• **Quoted passage**
DAVID: Americans love their Bibles. Many studies over the years have shown that the Bible is, by far, the most-owned book in the U.S. And pollsters routinely turn up huge numbers of Americans saying they regularly read it. So, there's something of a puzzle here, right? How can we love it so much, yet be so ignorant of it?
FLAWS IN THE NEW ATHEIST ARGUMENTS ABOUT THE BIBLE
JACK: All their lives, people have heard and read certain passages from the Bible, but that doesn't mean they've studied the entire Bible or understood the Bible properly. Here's an example: Lots of books and movies use biblical quotations in their titles, but most Americans, when asked, don't recognize and can't identify those phrases.
DAVID: You're right. Another example: Polls show that a majority of Americans can't name the four Gospels. What's fascinating in your current work, I think, is that you level the same charge of biblical ignorance against the so-called new atheists. I've read most of their major books and I do have to agree with your argument in this sense: Overall, they take a literal reading of the Bible and argue that's what people of faith must believe. When we publish Part 1 of our coverage of your new book, we will quote a little section of your book on this point.

(Recorded data)
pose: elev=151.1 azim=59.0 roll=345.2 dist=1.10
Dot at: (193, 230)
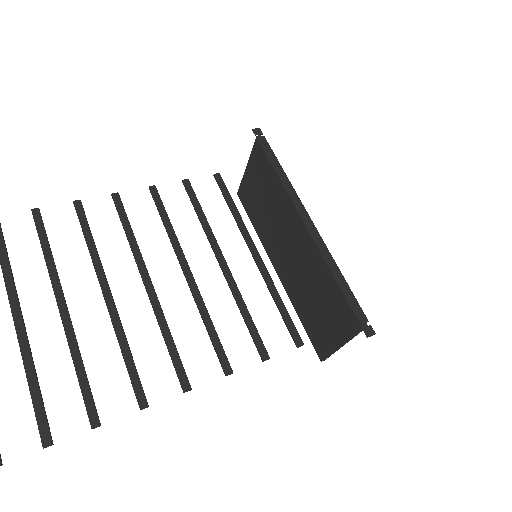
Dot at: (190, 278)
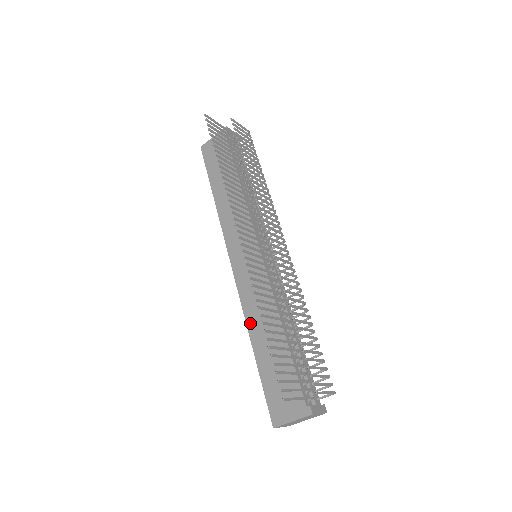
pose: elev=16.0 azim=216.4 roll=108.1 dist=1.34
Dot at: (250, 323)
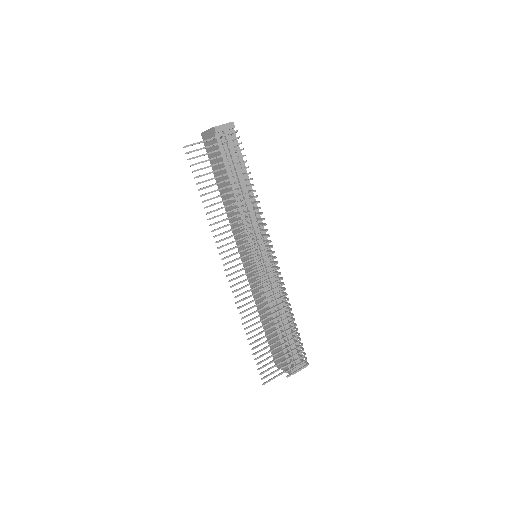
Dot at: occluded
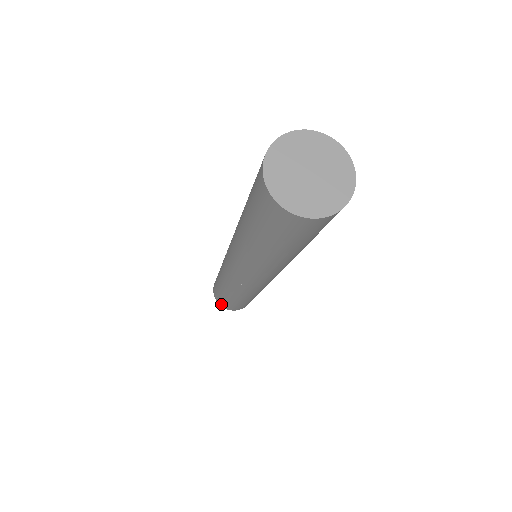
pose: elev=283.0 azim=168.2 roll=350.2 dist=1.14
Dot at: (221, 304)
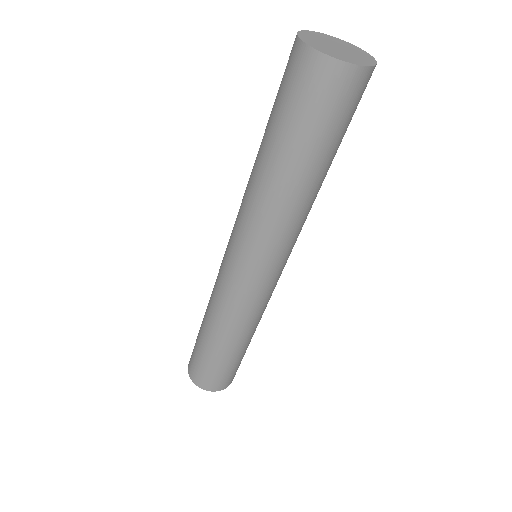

• **Problem details**
Quote the dialogue on Americans and the Bible, beginning at the words "DAVID: Americans love" and stopping after "ignorant of it?". The listing has no connection to the dialogue on Americans and the Bible.

• **Response**
DAVID: Americans love their Bibles. Many studies over the years have shown that the Bible is, by far, the most-owned book in the U.S. And pollsters routinely turn up huge numbers of Americans saying they regularly read it. So, there's something of a puzzle here, right? How can we love it so much, yet be so ignorant of it?